• _SUPPLIED TEXT_:
Agner Fog says:
The instructions MOVDQA
, MOVDQU
, MOVAPS
, MOVUPS
, MOVAPD
and MOVUPD
are all identical when used with [128 bit] register operands
Then he goes on to say (he's using the aligned versions in his examples, but I'm guessing the same applies for the unaligned variants):
On Intel Core 2 and earlier Intel processors, some floating point instructions are executed in
the integer units. This includes XMM move instructions, Boolean, and some shuffle and
pack instructions. These instructions have a bypass delay when mixed with instructions that
use the floating point unit. On most other processors, the execution unit used is in
accordance with the instruction name, e.g. MOVAPS XMM1,XMM2
uses the floating point unit,
MOVDQA XMM1,XMM2
uses the integer unit.

• _WHAT YOU SHOULD DO_: Continue the post on XMM move instructions, picking up after its final sentence about MOVDQA using the integer unit. The lines that come next are separate material and are not part of the post on XMM move instructions.

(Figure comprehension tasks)
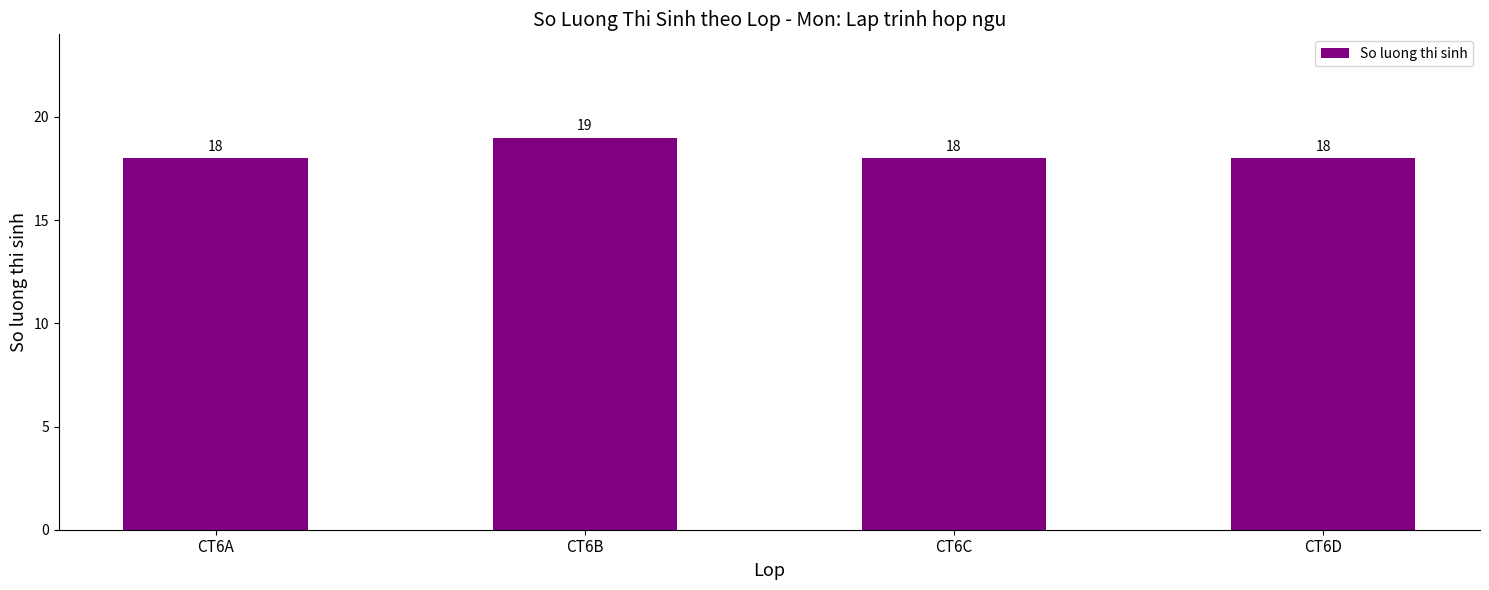

True or false: the data shows 18 at CT6D.

True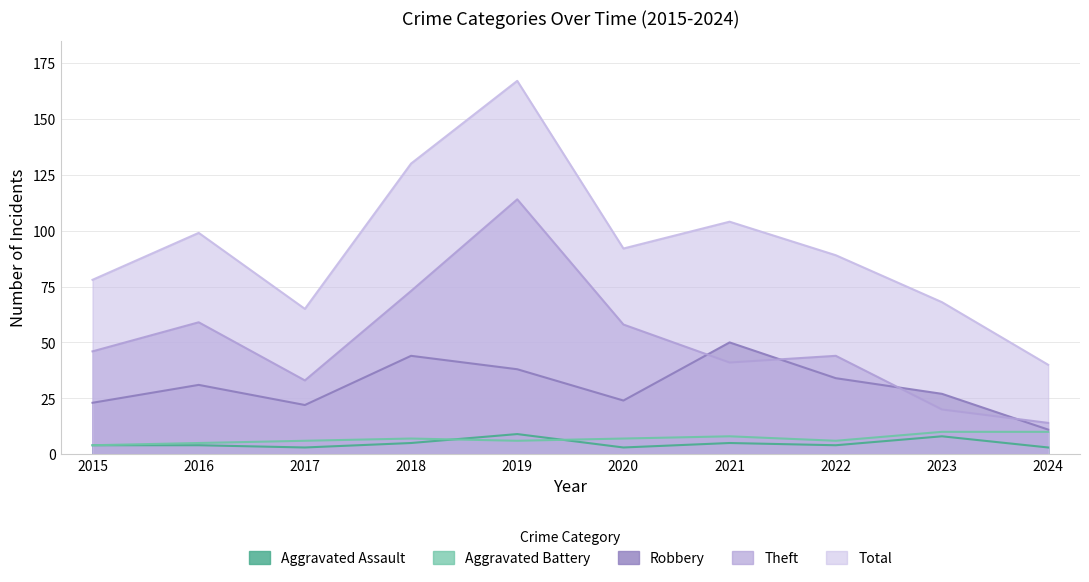

At 2021, list the series in order from smallest to largest.

Aggravated Assault, Aggravated Battery, Theft, Robbery, Total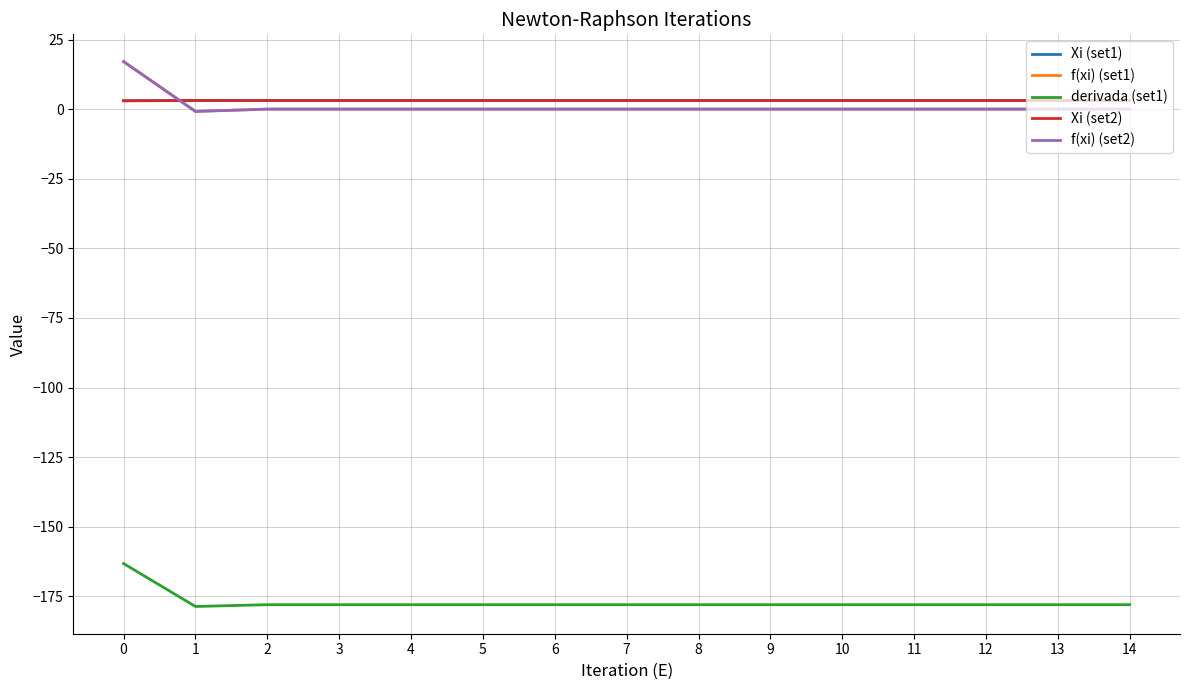

Which series has the widest spread of values?

f(xi) (set1)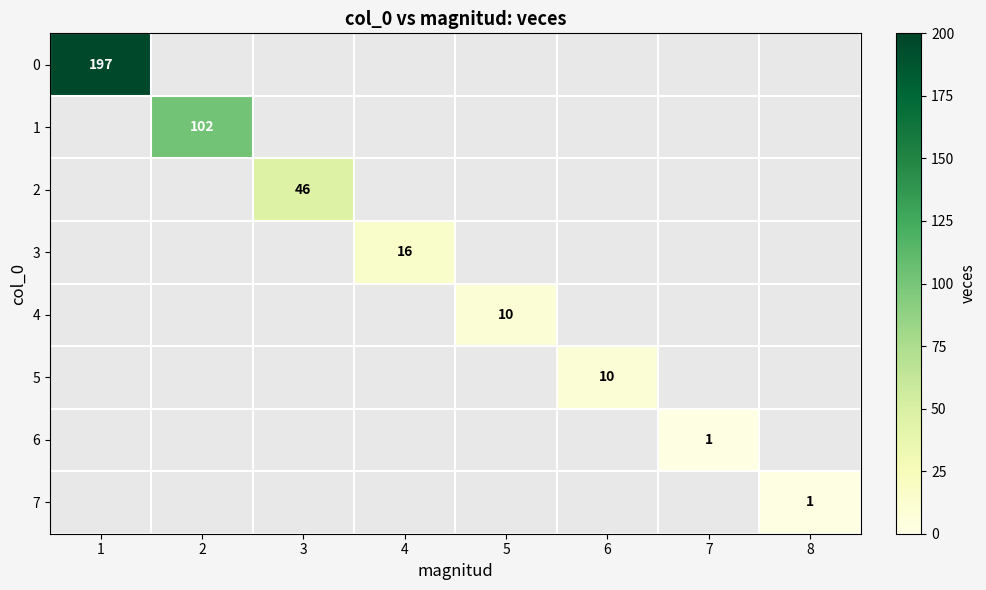

At how many categories does at least one series exceed 154?

1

• _WRITTEN REPLY_:
Instructions that read or write memory use a separate unit. The bypass delay from the
memory unit to the floating point unit may be longer than to the integer unit on some
processors, but it doesn't depend on the type of the instruction. Thus, there is no difference
in latency between MOVAPS XMM0,[MEM]
and MOVDQA XMM0,[MEM]
on current processors,
but it cannot be ruled out that there will be a difference on future processors.
[Y]ou may use MOVAPS
instead of MOVAPD
or MOVDQA
for moving data to or from
memory or between registers. A bypass delay occurs in some processors when using
MOVAPS
for moving the result of an integer instruction to another register, but not when
moving data to or from memory.